Co-IP assays were next performed to further confirm the interaction between zebrafish BIRC2 and p53. Anti-FLAG-conjugated agarose beads were used to precipitate FLAG-containing protein complex from EPC cells. No band of p53-GFP was observed in Lane 2 (using anti-GFP antibody for IP product), which suggested that FLAG protein failed to interact with p53. However, immunoblotting analysis of anti-FLAG immunoprecipitate with an anti-GFP antibody (Lane 3) showed that the association of zebrafish BIRC2 with p53 was readily detected ( Figure 7B ).

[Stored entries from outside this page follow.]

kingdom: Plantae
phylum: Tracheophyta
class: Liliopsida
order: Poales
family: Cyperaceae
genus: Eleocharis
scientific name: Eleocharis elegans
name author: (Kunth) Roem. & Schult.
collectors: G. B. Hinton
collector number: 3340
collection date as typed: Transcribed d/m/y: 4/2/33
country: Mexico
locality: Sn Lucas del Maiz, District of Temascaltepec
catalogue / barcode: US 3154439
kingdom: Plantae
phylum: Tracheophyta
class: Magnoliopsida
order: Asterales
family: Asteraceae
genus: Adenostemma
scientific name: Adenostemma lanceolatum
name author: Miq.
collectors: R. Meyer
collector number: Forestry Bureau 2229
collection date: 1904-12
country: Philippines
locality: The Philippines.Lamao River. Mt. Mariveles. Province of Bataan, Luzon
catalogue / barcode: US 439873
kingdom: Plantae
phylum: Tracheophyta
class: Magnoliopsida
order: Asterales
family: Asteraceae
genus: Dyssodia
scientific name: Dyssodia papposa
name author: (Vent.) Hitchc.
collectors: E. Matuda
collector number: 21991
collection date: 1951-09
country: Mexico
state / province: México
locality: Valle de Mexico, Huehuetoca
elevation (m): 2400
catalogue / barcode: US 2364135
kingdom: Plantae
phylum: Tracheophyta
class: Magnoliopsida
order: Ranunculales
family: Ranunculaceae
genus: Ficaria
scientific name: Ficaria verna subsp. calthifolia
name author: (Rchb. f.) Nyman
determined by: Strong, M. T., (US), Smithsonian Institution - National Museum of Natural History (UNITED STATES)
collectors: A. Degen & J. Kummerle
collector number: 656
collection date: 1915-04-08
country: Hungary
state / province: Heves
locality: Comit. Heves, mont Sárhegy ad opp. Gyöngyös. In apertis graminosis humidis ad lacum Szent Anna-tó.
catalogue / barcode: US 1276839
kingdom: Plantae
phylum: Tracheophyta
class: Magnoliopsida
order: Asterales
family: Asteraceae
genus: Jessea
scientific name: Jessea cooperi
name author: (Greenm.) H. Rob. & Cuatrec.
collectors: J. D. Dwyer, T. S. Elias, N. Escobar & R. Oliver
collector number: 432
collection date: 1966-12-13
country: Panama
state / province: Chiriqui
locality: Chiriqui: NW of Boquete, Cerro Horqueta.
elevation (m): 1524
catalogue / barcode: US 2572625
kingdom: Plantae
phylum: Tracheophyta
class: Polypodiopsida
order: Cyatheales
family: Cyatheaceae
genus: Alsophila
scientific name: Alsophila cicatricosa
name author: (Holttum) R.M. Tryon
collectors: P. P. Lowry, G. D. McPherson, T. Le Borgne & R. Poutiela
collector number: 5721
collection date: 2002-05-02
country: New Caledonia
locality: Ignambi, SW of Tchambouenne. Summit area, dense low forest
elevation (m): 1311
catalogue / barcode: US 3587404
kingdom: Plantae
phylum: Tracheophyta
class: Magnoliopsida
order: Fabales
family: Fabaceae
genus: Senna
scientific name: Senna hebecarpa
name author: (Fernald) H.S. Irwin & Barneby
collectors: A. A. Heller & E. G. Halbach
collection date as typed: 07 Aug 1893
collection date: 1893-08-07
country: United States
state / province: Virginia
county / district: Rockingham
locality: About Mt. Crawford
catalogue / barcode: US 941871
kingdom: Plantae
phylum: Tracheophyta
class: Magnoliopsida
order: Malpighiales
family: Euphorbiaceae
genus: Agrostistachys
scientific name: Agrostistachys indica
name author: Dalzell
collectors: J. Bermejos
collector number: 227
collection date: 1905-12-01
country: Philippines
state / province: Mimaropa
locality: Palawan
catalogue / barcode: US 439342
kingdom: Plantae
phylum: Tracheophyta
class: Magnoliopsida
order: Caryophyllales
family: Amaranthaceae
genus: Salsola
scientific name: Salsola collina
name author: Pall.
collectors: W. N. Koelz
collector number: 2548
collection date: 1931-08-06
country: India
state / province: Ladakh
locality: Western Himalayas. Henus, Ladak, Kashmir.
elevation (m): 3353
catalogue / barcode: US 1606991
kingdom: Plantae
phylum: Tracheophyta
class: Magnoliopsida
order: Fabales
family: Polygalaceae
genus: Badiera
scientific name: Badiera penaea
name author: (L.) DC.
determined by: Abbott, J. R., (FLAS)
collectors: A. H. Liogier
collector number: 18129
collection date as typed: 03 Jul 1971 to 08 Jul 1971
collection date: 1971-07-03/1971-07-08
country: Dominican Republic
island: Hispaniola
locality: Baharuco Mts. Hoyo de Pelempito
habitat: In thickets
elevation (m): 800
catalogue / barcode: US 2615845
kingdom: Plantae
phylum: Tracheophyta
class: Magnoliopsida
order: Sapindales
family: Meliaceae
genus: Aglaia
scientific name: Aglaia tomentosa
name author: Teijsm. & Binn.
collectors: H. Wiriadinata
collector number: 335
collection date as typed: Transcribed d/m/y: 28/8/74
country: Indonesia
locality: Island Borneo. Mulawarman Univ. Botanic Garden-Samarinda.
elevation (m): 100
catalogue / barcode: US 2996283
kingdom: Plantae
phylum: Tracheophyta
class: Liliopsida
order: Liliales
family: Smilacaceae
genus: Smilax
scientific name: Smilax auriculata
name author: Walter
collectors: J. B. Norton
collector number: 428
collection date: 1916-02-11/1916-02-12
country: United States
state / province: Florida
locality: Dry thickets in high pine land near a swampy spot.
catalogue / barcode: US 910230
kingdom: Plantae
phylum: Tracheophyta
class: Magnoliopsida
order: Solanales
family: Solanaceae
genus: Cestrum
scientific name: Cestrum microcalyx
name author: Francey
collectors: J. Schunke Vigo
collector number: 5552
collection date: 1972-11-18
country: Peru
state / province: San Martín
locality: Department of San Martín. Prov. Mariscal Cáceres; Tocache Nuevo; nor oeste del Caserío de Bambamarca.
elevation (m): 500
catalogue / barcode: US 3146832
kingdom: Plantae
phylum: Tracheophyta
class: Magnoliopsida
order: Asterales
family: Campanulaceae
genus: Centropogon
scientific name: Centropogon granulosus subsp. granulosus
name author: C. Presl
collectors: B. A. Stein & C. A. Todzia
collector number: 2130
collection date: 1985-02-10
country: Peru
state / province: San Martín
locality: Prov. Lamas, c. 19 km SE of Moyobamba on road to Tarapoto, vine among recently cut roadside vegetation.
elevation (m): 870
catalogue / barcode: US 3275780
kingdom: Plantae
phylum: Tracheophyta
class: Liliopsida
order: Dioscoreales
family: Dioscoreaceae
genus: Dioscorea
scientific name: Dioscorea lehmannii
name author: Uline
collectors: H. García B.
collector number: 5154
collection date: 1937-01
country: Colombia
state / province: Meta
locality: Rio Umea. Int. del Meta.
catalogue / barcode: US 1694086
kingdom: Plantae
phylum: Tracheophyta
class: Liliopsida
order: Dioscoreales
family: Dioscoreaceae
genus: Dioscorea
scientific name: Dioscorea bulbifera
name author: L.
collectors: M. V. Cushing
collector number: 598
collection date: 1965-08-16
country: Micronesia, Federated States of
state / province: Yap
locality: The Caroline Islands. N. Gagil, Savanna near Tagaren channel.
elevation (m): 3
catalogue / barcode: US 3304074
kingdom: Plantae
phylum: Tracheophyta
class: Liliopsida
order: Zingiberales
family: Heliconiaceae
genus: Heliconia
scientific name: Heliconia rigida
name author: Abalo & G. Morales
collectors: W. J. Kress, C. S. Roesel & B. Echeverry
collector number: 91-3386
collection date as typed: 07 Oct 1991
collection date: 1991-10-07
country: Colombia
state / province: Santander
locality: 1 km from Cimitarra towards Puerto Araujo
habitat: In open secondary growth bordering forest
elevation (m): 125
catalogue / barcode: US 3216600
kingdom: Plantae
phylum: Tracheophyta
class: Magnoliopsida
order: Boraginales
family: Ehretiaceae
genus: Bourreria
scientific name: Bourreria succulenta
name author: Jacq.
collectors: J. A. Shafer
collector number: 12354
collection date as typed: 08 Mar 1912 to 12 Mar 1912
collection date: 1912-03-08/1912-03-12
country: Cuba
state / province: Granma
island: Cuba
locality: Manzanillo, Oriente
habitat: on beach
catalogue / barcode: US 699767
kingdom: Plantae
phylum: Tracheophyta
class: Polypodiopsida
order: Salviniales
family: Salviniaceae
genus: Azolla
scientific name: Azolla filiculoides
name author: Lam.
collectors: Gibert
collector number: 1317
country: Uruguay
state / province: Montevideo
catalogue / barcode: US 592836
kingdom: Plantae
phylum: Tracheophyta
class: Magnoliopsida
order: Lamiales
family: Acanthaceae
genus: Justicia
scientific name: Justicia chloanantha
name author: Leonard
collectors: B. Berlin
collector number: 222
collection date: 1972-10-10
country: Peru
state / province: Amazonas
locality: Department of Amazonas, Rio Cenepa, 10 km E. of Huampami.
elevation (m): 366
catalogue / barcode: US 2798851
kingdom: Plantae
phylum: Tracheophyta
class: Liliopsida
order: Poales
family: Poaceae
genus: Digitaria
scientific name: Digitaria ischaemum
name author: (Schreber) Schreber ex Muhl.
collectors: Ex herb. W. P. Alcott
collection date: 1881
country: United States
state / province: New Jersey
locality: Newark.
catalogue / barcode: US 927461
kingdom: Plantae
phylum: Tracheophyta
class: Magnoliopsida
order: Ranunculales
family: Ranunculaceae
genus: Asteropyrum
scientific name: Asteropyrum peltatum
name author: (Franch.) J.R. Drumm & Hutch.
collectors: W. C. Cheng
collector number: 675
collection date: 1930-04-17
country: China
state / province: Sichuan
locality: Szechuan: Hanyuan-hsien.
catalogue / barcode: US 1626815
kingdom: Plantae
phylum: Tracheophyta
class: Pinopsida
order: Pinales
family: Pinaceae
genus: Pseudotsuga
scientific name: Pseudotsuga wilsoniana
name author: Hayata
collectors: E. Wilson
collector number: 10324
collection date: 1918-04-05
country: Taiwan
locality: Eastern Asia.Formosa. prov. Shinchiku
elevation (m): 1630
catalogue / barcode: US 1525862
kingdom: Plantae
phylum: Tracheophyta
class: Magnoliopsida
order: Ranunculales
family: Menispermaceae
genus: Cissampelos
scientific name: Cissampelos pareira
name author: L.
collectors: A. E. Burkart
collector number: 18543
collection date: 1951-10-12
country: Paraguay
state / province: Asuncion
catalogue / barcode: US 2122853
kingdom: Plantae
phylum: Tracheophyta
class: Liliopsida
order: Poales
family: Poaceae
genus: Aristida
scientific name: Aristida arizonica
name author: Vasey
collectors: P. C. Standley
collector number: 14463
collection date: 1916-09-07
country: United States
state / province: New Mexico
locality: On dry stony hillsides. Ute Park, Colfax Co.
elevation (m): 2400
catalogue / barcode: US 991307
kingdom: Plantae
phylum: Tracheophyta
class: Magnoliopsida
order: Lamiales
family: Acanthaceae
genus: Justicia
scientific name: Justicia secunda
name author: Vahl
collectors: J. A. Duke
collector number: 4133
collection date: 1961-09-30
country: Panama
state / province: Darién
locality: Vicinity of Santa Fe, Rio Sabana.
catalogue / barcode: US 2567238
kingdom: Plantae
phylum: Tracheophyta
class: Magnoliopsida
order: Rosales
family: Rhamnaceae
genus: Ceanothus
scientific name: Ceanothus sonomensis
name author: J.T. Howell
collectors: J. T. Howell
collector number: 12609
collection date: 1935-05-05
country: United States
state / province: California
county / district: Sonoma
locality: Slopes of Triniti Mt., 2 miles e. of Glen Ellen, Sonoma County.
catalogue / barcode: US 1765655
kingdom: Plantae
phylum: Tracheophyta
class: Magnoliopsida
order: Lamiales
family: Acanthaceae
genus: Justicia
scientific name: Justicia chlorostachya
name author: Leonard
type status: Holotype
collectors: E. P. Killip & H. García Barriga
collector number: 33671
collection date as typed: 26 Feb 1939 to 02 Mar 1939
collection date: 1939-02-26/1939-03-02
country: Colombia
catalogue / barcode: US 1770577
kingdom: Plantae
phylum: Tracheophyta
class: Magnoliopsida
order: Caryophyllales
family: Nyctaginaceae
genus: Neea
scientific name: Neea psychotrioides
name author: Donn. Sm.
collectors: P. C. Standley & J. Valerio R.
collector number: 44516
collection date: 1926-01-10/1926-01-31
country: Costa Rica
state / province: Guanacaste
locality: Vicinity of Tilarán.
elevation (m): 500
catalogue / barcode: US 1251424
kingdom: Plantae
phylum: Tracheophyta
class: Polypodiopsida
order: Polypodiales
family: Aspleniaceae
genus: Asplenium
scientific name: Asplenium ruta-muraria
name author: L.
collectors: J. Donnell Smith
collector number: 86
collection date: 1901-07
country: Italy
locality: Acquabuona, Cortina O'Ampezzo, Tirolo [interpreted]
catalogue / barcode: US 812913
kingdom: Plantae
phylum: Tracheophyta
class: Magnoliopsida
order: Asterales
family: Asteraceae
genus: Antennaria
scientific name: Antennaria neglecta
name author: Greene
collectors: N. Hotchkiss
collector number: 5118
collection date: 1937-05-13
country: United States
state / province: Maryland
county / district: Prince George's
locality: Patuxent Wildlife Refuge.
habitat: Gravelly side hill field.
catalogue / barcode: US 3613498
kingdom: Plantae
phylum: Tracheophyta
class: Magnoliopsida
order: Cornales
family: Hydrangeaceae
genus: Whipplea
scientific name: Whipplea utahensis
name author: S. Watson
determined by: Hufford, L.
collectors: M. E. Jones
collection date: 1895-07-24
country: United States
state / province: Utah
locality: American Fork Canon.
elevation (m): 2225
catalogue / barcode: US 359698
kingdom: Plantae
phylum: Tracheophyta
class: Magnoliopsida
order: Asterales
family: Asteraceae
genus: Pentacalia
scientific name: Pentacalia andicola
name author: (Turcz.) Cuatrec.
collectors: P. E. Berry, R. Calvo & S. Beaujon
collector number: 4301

Since zebrafish BIRC2 was found to accumulate p53 both in the cytoplasm and the nucleus, we would like to investigate whether the induction of the cytoplasmic and nuclear p53 by zebrafish BIRC2 were required for the negative regulation of zebrafish BIRC2 on the E. piscicida infection. Pifithrin-μ is a cytoplasmic p53 inhibitor, which can inhibits p53 binding to mitochondria (22), however pifithrin-α is widely used as a specific inhibitor of p53 transcription activity by acting at a stage after p53 translocation to the nucleus (23, 24). Here, the p53 inactivators pifithrin-μ and pifithrin-α were used to inhibit the cytoplasmic and nuclear p53, respectively. Although treatment of pifithrin-μ inhibited the proliferation of E. piscicida in zebrafish larvae ( Figure 8A ), no significant differences were observed for the survival rates of zebrafish larvae overexpressed with the FLAG empty plasmid between these two groups without or with the pifithrin-μ treatment ( Figure 8B ). However, pifithrin-μ treatment significantly inhibited the proliferation of E. piscicida in zebrafish larvae, and completely blocked the zebrafish BIRC2-mediated bacterial proliferation at 24 hpi, when compared with zebrafish larvae overexpressed with the FLAG empty plasmid or BIRC2-FLAG in the absence of pifithrin-μ treatment ( Figure 8A ). Furthermore, pifithrin-μ treatment completely rescued larval survival for zebrafish microinjected with BIRC2 in the case of E. piscicida infection ( Figure 8B ). Similar results were observed for pifithrin-α treatment ( Figures 8C, D ).